O yıl ise çok güzel ve bilindik oyunculardan oluşan bir takımımız vardı. Bunun karşılığını almak istiyorduk. Haftalar boyunca hem Avrupa hem Türkiye lig maçlarımız oldu. Avrupa’da ne yazık ki talihsiz bir şekilde elendik. Fakat ligde güzel bir ivme yakalamıştık ve sonunda final etabı zamanı gelmişti. Çoğu zaman yedekteydim, yaşım küçüktü ve tecrübesizdim diğerlerine göre. Ama koç beni iki set bile olsa final etabında oynatmıştı. Final etabı beş maç üzerindendi üç maç kazanan şampiyon oluyordu. Bende azda olsa süre almıştım bu süreçte. Seride ise 2-1 öndeydik. Eğer bu akşam kazanırsak, Fenerbahçe ile geçirdiğim ilk yılda şampiyon olacaktık. Zaten tribünler muhteşemdi. Taraftar her maç yanımızdalardı. Yurt dışında bile izlemeye gelenler oluyordu. Burada tribünler tam doluydu ve özellikle şampiyonluk maçı diye daha güzel bir atmosfer yaratmışlardı gerçekten. Hayatımın en güzel günüydü ve bunu kupa ile tamamlamak istiyordum.

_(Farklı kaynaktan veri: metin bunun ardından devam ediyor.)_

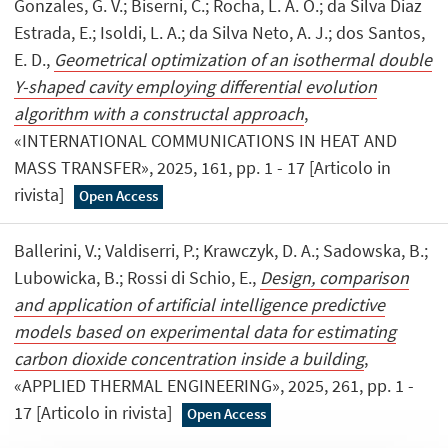
Gonzales, G. V.; Biserni, C.; Rocha, L. A. O.; da Silva Diaz
Estrada, E.; Isoldi, L. A.; da Silva Neto, A. J.; dos Santos,
E. D.,
Geometrical optimization of an isothermal double
Y-shaped cavity employing differential evolution
algorithm with a constructal approach
,
«INTERNATIONAL COMMUNICATIONS IN HEAT AND
MASS TRANSFER», 2025, 161, pp. 1 - 17 [Articolo in
rivista]
Open Access
Ballerini, V.; Valdiserri, P.; Krawczyk, D. A.; Sadowska, B.;
Lubowicka, B.; Rossi di Schio, E.,
Design, comparison
and application of artificial intelligence predictive
models based on experimental data for estimating
carbon dioxide concentration inside a building
,
«APPLIED THERMAL ENGINEERING», 2025, 261, pp. 1 -
17 [Articolo in rivista]
Open Access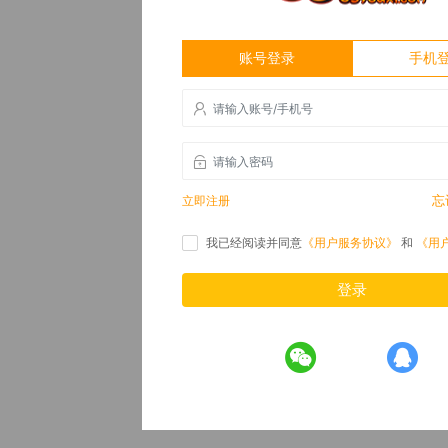
账号登录
手机
忘
立即注册
我已经阅读并同意
《用户服务协议》
和
《用
登录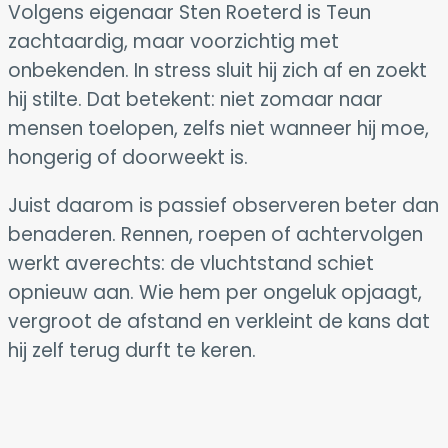
Volgens eigenaar Sten Roeterd is Teun
zachtaardig, maar voorzichtig met
onbekenden. In stress sluit hij zich af en zoekt
hij stilte. Dat betekent: niet zomaar naar
mensen toelopen, zelfs niet wanneer hij moe,
hongerig of doorweekt is.
Juist daarom is passief observeren beter dan
benaderen. Rennen, roepen of achtervolgen
werkt averechts: de vluchtstand schiet
opnieuw aan. Wie hem per ongeluk opjaagt,
vergroot de afstand en verkleint de kans dat
hij zelf terug durft te keren.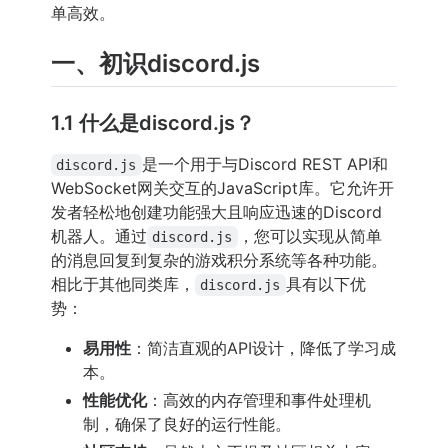
单高效。
一、初识discord.js
1.1 什么是discord.js？
是一个用于与Discord REST API和
discord.js
WebSocket网关交互的JavaScript库。它允许开
发者轻松地创建功能强大且响应迅速的Discord
机器人。通过
，您可以实现从简单
discord.js
的消息回复到复杂的游戏积分系统等各种功能。
相比于其他同类库，
具有以下优
discord.js
势：
易用性
：简洁直观的API设计，降低了学习成
本。
性能优化
：高效的内存管理和事件处理机
制，确保了良好的运行性能。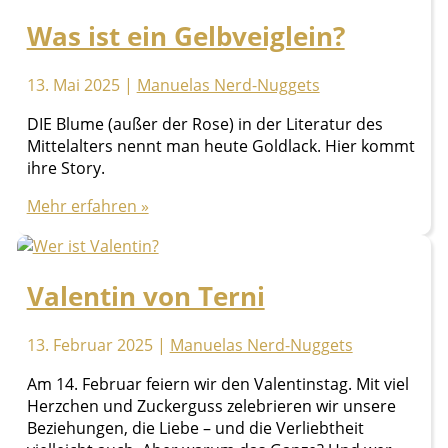
Was ist ein Gelbveiglein?
13. Mai 2025
|
Manuelas Nerd-Nuggets
DIE Blume (außer der Rose) in der Literatur des
Mittelalters nennt man heute Goldlack. Hier kommt
ihre Story.
Was
Mehr erfahren »
ist
ein
Gelbveiglein?
Valentin von Terni
13. Februar 2025
|
Manuelas Nerd-Nuggets
Am 14. Februar feiern wir den Valentinstag. Mit viel
Herzchen und Zuckerguss zelebrieren wir unsere
Beziehungen, die Liebe – und die Verliebtheit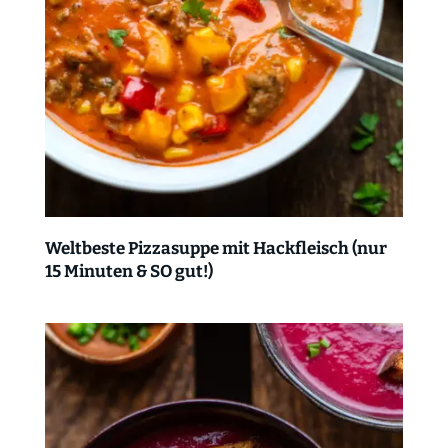
Weltbeste Pizzasuppe mit Hackfleisch (nur
15 Minuten & SO gut!)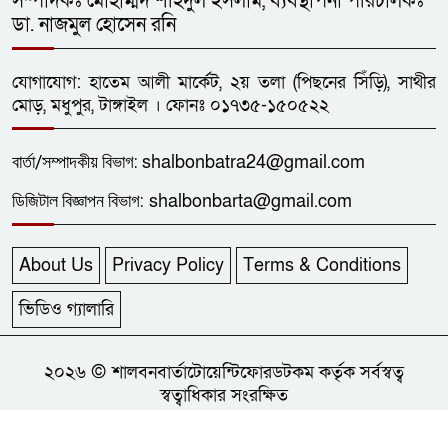
সম্পাদকঃ মোহাম্মদ শহিদুল ইসলাম, ব্যবস্থাপনা পরিচালকঃ
মধুপুরকে শান্তি, শৃঙ্খলা ও উন্নয়নের
১২
ডা. নাজমুল হোসেন রনি
উপজেলায় রূপ দিতে সবার
সহযোগিতা চাইলেন সাইফুল ইসলাম
যোগাযোগ: হাতেম আলী মার্কেট, ২য় তলা (পিছনের সিঁড়ি), সাথীর
ধনবাড়ীতে এইচএসসি পরীক্ষার্থীর
মোড়, মধুপুর, টাঙ্গাইল । ফোনঃ ০১৭৩৫-১৫০৫২২
১৩
মৃত্যুর ঘটনায় প্রেমিকের শাস্তির
দাবিতে মানববন্ধন
বার্তা/
সম্পাদকীয়
বিভাগ:
shalbonbatra24@gmail.com
ডিজিটাল বিজ্ঞাপন বিভাগ:
shalbonbarta@gmail.com
জেলা প্রশাসক গোল্ডকাপ ফুটবল
১৪
টুর্নামেন্টে ধনবাড়ী-গোপালপুরের লড়াই
গোলশূন্য
About Us
Privacy Policy
Terms & Conditions
ধনবাড়ীতে এইচএসসি শিক্ষার্থীর
ভিডিও গ্যালারি
১৫
ফাঁসিতে ঝুলে আত্মহত্যা
২০২৬ © শালবনবার্তাটোয়েন্টিফোরডটকম কর্তৃক সর্বস্বত্ব
ছাত্রদলের নেতা আল-আমিনের
স্বত্বাধিকার সংরক্ষিত
১৬
প্লাটিলেট সহ ৯১তম রক্তদান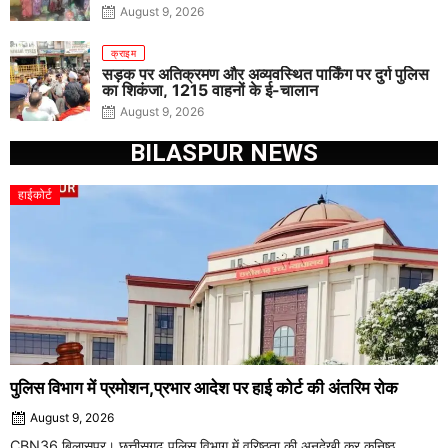
पास नष्ट
August 9, 2026
क्राइम
सड़क पर अतिक्रमण और अव्यवस्थित पार्किंग पर दुर्ग पुलिस
का शिकंजा, 1215 वाहनों के ई-चालान
August 9, 2026
BILASPUR NEWS
हाईकोर्ट
पुलिस विभाग में प्रमोशन,प्रभार आदेश पर हाई कोर्ट की अंतरिम रोक
August 9, 2026
CBN36 बिलासपुर। छत्तीसगढ़ पुलिस विभाग में वरिष्ठता की अनदेखी कर कनिष्ठ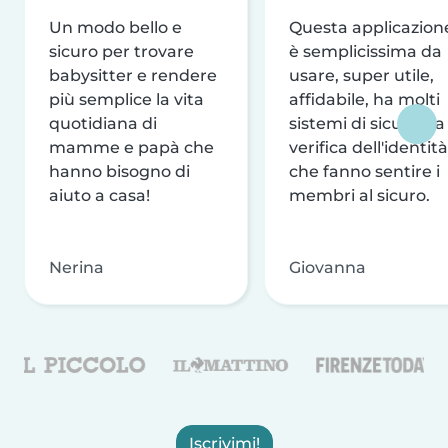
Un modo bello e
Questa applicazion
sicuro per trovare
è semplicissima da
babysitter e rendere
usare, super utile,
più semplice la vita
affidabile, ha molti
quotidiana di
sistemi di sicurezza
mamme e papà che
verifica dell'identità
hanno bisogno di
che fanno sentire i
aiuto a casa!
membri al sicuro.
Nerina
Giovanna
Iscrivimi!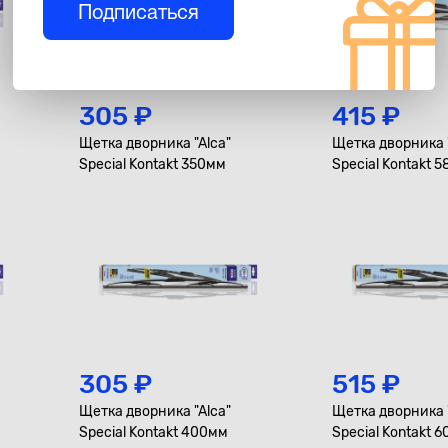
Подписаться
305 ₽
415 ₽
Щетка дворника "Alca"
Щетка дворника 
Special Kontakt 350мм
Special Kontakt 
305 ₽
515 ₽
Щетка дворника "Alca"
Щетка дворника 
Special Kontakt 400мм
Special Kontakt 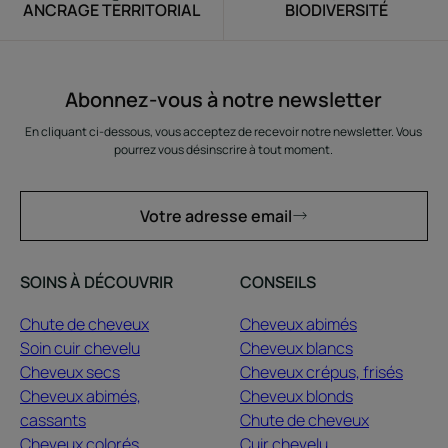
ANCRAGE TERRITORIAL
BIODIVERSITÉ
Abonnez-vous à notre newsletter
En cliquant ci-dessous, vous acceptez de recevoir notre newsletter. Vous
pourrez vous désinscrire à tout moment.
Votre adresse email
SOINS À DÉCOUVRIR
CONSEILS
Chute de cheveux
Cheveux abimés
Soin cuir chevelu
Cheveux blancs
Cheveux secs
Cheveux crépus, frisés
Cheveux abimés,
Cheveux blonds
cassants
Chute de cheveux
Cheveux colorés
Cuir chevelu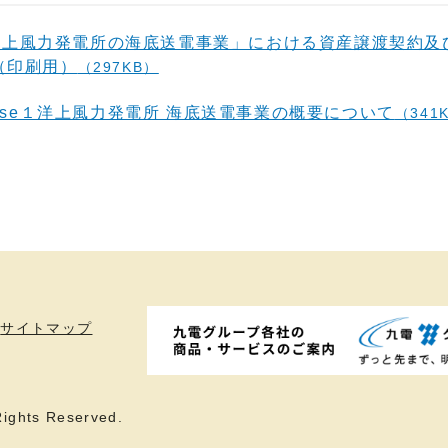
ase１洋上風力発電所の海底送電事業」における資産譲渡契
（印刷用）
（297KB）
Phase１洋上風力発電所 海底送電事業の概要について
（341
サイトマップ
ights Reserved.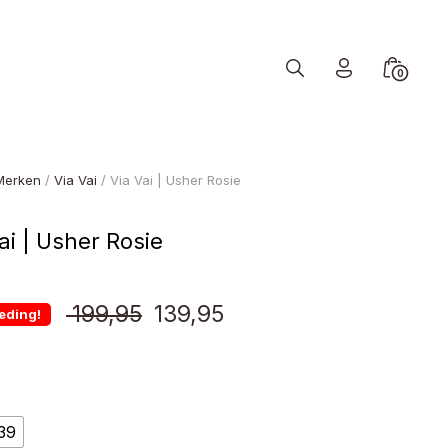
Search
Minicart
0
Toggle
Toggle
Merken
/
Via Vai
/ Via Vai | Usher Rosie
ai | Usher Rosie
Oorspronkelijke
Huidige
199,95
139,95
eding!
prijs
prijs
was:
is:
39
€ 199,95.
€ 139,95.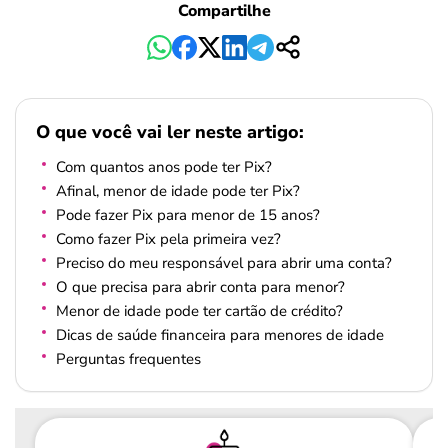
Compartilhe
O que você vai ler neste artigo:
Com quantos anos pode ter Pix?
Afinal, menor de idade pode ter Pix?
Pode fazer Pix para menor de 15 anos?
Como fazer Pix pela primeira vez?
Preciso do meu responsável para abrir uma conta?
O que precisa para abrir conta para menor?
Menor de idade pode ter cartão de crédito?
Dicas de saúde financeira para menores de idade
Perguntas frequentes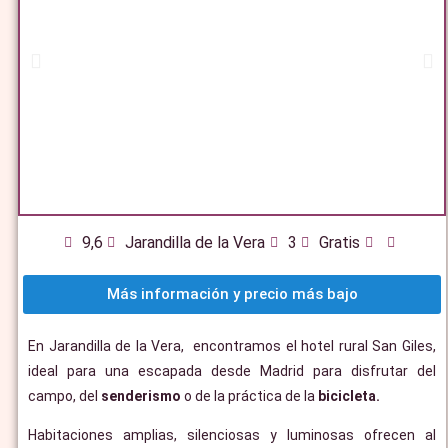
9,6
Jarandilla de la Vera
3
Gratis
Más información y precio más bajo
En Jarandilla de la Vera, encontramos el hotel rural San Giles,
ideal para una escapada desde Madrid para disfrutar del
campo, del
senderismo
o de la práctica de la
bicicleta.
Habitaciones amplias, silenciosas y luminosas ofrecen al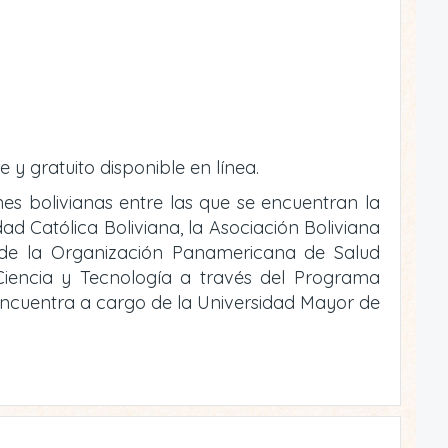
e y gratuito disponible en línea.
ones bolivianas entre las que se encuentran la
ad Católica Boliviana, la Asociación Boliviana
o de la Organización Panamericana de Salud
e Ciencia y Tecnología a través del Programa
 encuentra a cargo de la Universidad Mayor de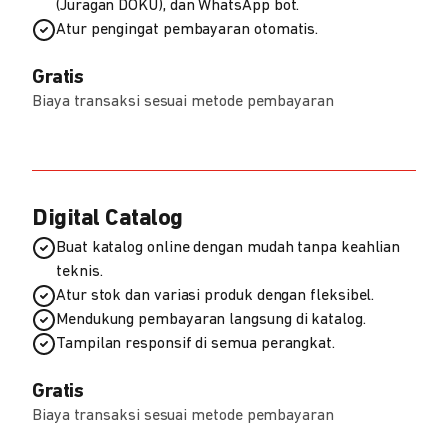
(Juragan DOKU), dan WhatsApp bot.
Atur pengingat pembayaran otomatis.
Gratis
Biaya transaksi sesuai metode pembayaran
Digital Catalog
Buat katalog online dengan mudah tanpa keahlian
teknis.
Atur stok dan variasi produk dengan fleksibel.
Mendukung pembayaran langsung di katalog.
Tampilan responsif di semua perangkat.
Gratis
Biaya transaksi sesuai metode pembayaran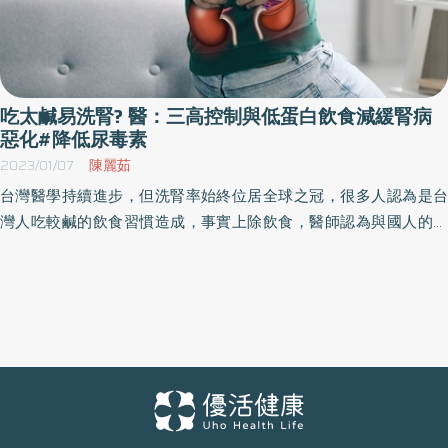
吃太鹹易洗腎? 醫：三高控制與低蛋白飲食減緩腎病
惡化#降低尿毒素
2023/01/07
陳麗茹
台灣醫學持續進步，但洗腎率始終位居全球之冠，很多人認為是台
灣人吃較鹹的飲食習慣造成，事實上除飲食，醫師認為與國人的三
高等慢性疾病的普及與罹患腎病後是否遵照醫囑有很大的關聯。 大
林慈濟醫院腎臟內科黃柏諭醫師表示，台灣洗腎人口逐年增加，與
糖尿病、高血壓等慢性疾病造成的腎病有很大關係，洗腎人口當中
有4成多是糖尿病引起，三高或者是併發症如心血管問題、腦中風
等，都是罹患腎病的高風險因子。 台灣的老年人口較多，平均餘命
越來越長，黃醫師說明，以前的人因為餘命較短，可能在未接受洗
腎前就已死亡，因此洗腎的盛行率沒有現在這麼高；現今對於洗腎
病患照護較完備，也延長了存活的年限，這也是洗腎盛行率高的原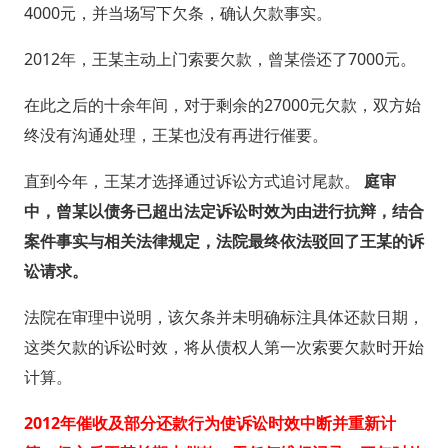
4000元，并当场写下欠条，确认欠款事实。
2012年，王某主动上门索要欠款，曾某偿还了7000元。
在此之后的十余年间，对于剩余的27000元欠款，双方始
终没有沟通处理，王某也没有再进行催要。
直到今年，王某才选择通过诉讼方式追讨尾款。
庭审
中，曾某以债务已超出法定诉讼时效为由进行抗辩，结合
案件事实与相关法律规定，法院最终依法驳回了王某的诉
讼请求。
法院在审理中说明，该欠条并未明确标注具体还款日期，
这类欠款的诉讼时效，将从债权人第一次索要欠款时开始
计算。
2012年催收及部分还款行为使诉讼时效中断并重新计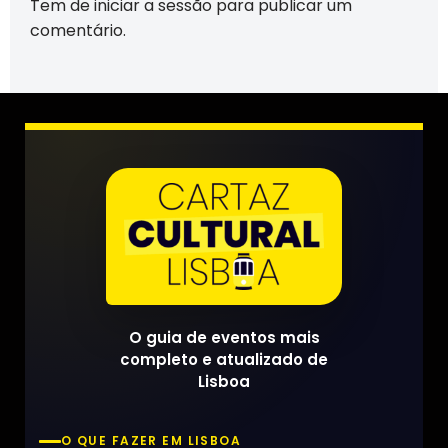
Tem de
iniciar a sessão
para publicar um
comentário.
O guia de eventos mais
completo e atualizado de
Lisboa
O QUE FAZER EM LISBOA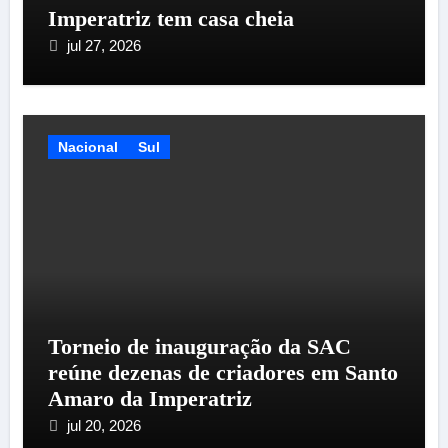
Imperatriz tem casa cheia
jul 27, 2026
Nacional
Sul
Torneio de inauguração da SAC
reúne dezenas de criadores em Santo
Amaro da Imperatriz
jul 20, 2026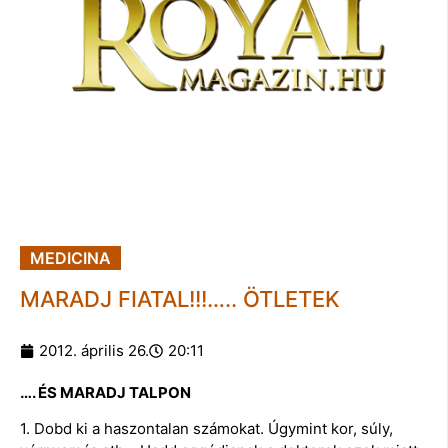
MEDICINA
MARADJ FIATAL!!!….. ÖTLETEK
2012. április 26.
20:11
…. ÉS MARADJ TALPON
1. Dobd ki a haszontalan számokat. Úgymint kor, súly,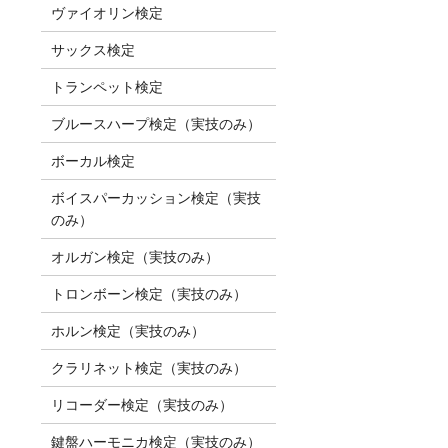
ヴァイオリン検定
サックス検定
トランペット検定
ブルースハープ検定（実技のみ）
ボーカル検定
ボイスパーカッション検定（実技
のみ）
オルガン検定（実技のみ）
トロンボーン検定（実技のみ）
ホルン検定（実技のみ）
クラリネット検定（実技のみ）
リコーダー検定（実技のみ）
鍵盤ハーモニカ検定（実技のみ）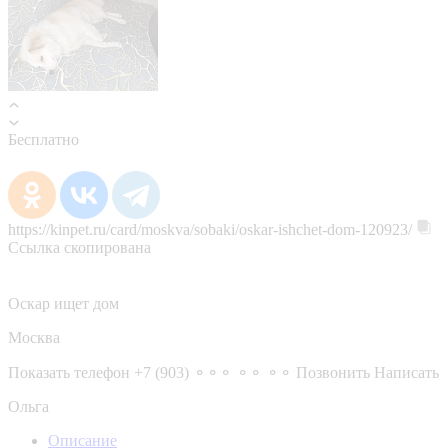
Бесплатно
https://kinpet.ru/card/moskva/sobaki/oskar-ishchet-dom-120923/
Ссылка скопирована
Оскар ищет дом
Москва
Показать телефон
+7 (903) ⚬⚬⚬ ⚬⚬ ⚬⚬
Позвонить
Написать
Ольга
Описание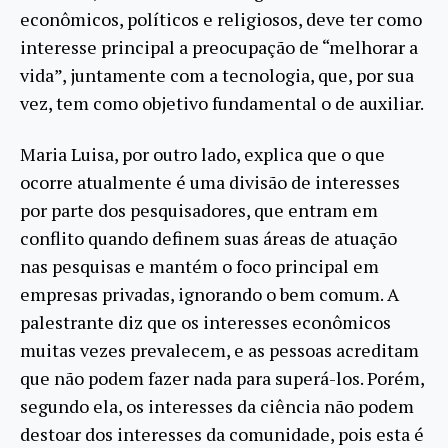
econômicos, políticos e religiosos, deve ter como
interesse principal a preocupação de “melhorar a
vida”, juntamente com a tecnologia, que, por sua
vez, tem como objetivo fundamental o de auxiliar.
Maria Luisa, por outro lado, explica que o que
ocorre atualmente é uma divisão de interesses
por parte dos pesquisadores, que entram em
conflito quando definem suas áreas de atuação
nas pesquisas e mantém o foco principal em
empresas privadas, ignorando o bem comum. A
palestrante diz que os interesses econômicos
muitas vezes prevalecem, e as pessoas acreditam
que não podem fazer nada para superá-los. Porém,
segundo ela, os interesses da ciência não podem
destoar dos interesses da comunidade, pois esta é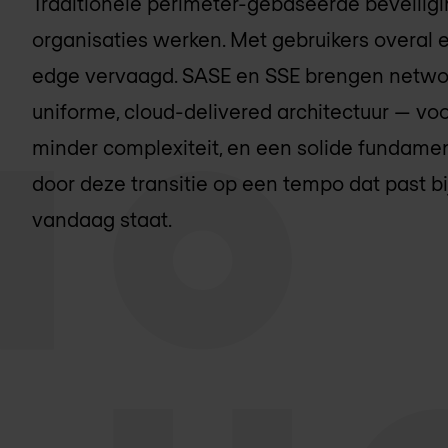
Traditionele perimeter-gebaseerde beveiligi
organisaties werken. Met gebruikers overal e
edge vervaagd. SASE en SSE brengen networ
uniforme, cloud-delivered architectuur — vo
minder complexiteit, en een solide fundament
door deze transitie op een tempo dat past bi
vandaag staat.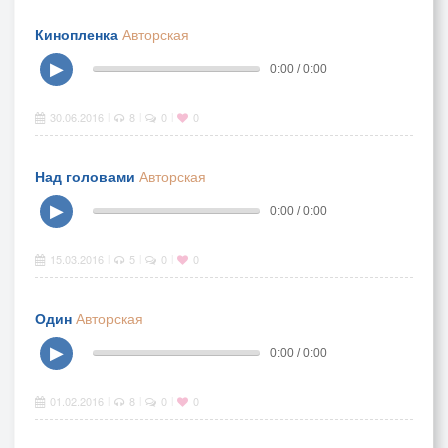
Кинопленка
Авторская
▶
0:00 / 0:00
30.06.2016
8
0
0
|
|
|
Над головами
Авторская
▶
0:00 / 0:00
15.03.2016
5
0
0
|
|
|
Один
Авторская
▶
0:00 / 0:00
01.02.2016
8
0
0
|
|
|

Maç başlamıştı. Bir set sonra pasörümüzün bileği burkuldu ve ben oyuna girdim. Maçın geri kalanında ben oynayacaktım. İnanılmaz bir heyecanım vardı ama bunu kontrol etmeye çalıştım. Bunu yapmam gerekiyordu ve başardım. Artık maçın sonuydu ve ben en çok bu maçta süre aldığım için inanılmaz mutluydum, son sayı gelmişti, herkes ayaktaydı ve şampiyon Fenerbahçe oldu. Çok mutluydum. Üstelik kariyerimin en iyi maçını oynamıştım sanırım. Herkes tebrik etti birbirini ve daha sonra kupa törenine geçmiştik. Herkes hala tribündeydi ve destek devam ediyordu. Kupa gelmişti ve kaldırdık. O an çekilen çok güzel bir fotoğrafımız vardı kupayı kaldırırken. Arkada taraftarın coşkusu ile. Sanırım o fotoğraf gördüğüm en güzel şeydi.
Artık kendime gelen bir özgüvenim vardı. Evet şampiyon olmuştuk ama önüme bakmalıydım ve kaldığım yerden devam ettim. Umarım seneye tekrardan aynı şeyleri yaşayıp bir kez daha mutluluğa kavuşuruz.